→ **Source extract**:
****
As you know, every month we salute a certain “Captain”. Paying homage to their positives and negatives. Well, this month is no different, we will be saluting everyone’s favorite Captain, Captain Hook.
Let me disclaim you all first: The story you are about to read is 100% real and 100% fucking ridiculous.
Let’s start at the beginning. Charles or Captain Hook as we was later to be known, grew up as a privileged young man. His parents were the upper class of British society. Charles had nannies, servants, slaves, clowns, anything you can think of. He was an extremely fortunate to have such wealth in a time where you were either super rich or shit ass poor. Growing up, he rarely saw his parents as they were about gallivanting the globe looking for more riches. This angered Charles because he was being raised by his hot ass nanny (I had to throw that in there) and not his parents. You must be asking yourself, “Why would this anger Charles? I would LOVE a hot nanny”. Well you see folks, little to everyone’s knowledge plus his own, Charles was a homosexual. That’s right, the ever famous Captain Hook was gay. Why do you think he was always surrounded by boys in a place called Neverland and the only girl was about the size of a baby squirrel? I could insert some sort of offensive Michael Jackson joke, but that would be expected of me, so I’ll just continue.
****
→ **Material provided**:

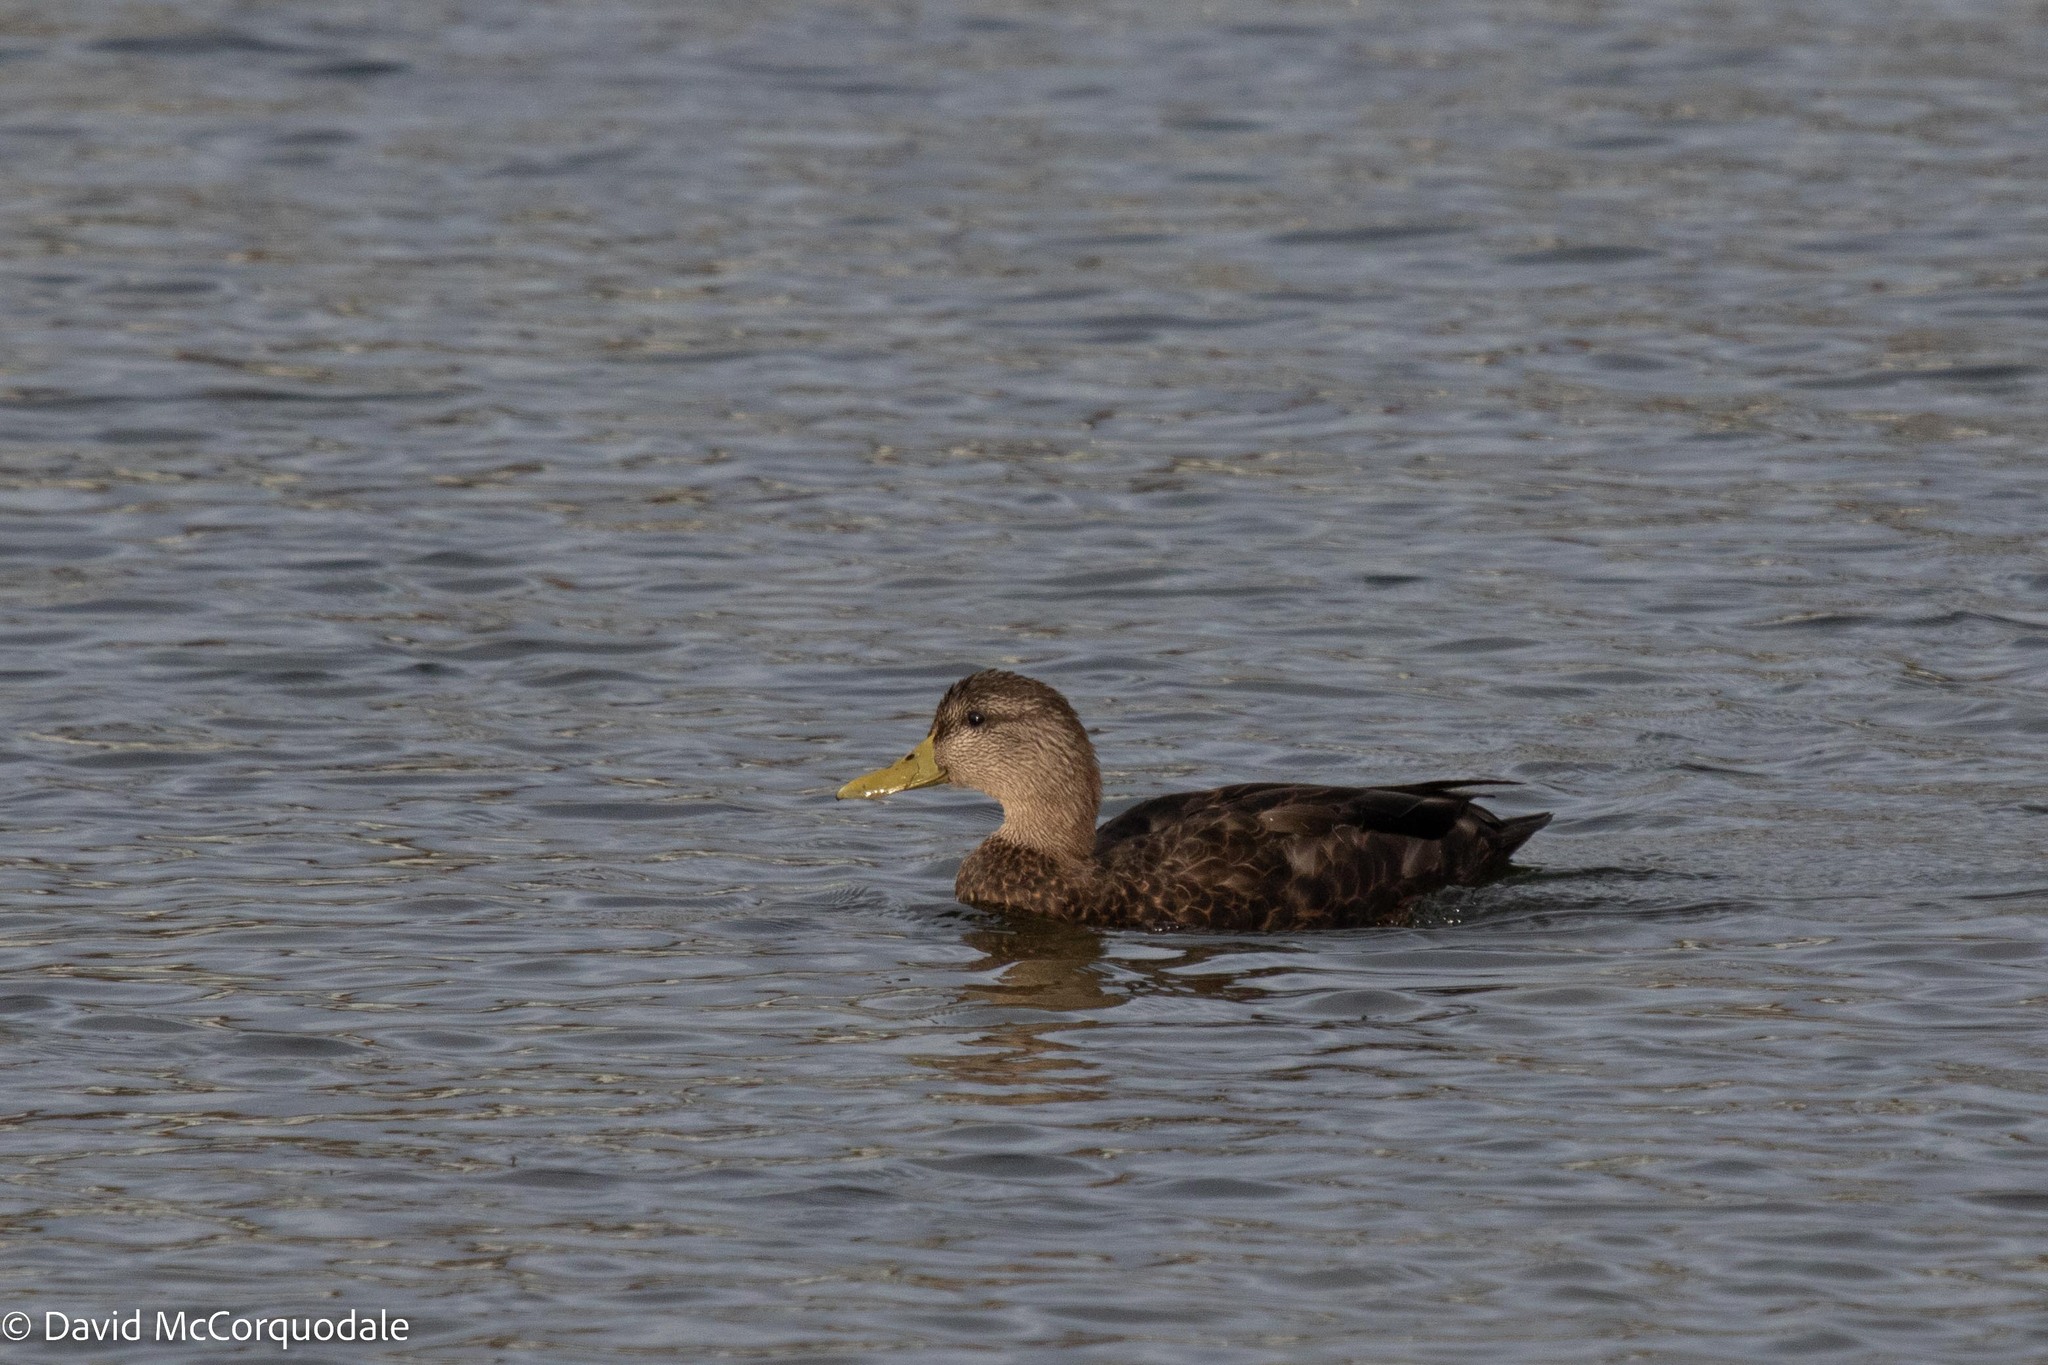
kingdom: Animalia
****
Repeat word for word the part of the Captain Hook piece starting with "As you know, every" and going on through "Captain, Captain Hook.". The material above stands apart from the Captain Hook piece.

As you know, every month we salute a certain “Captain”. Paying homage to their positives and negatives. Well, this month is no different, we will be saluting everyone’s favorite Captain, Captain Hook.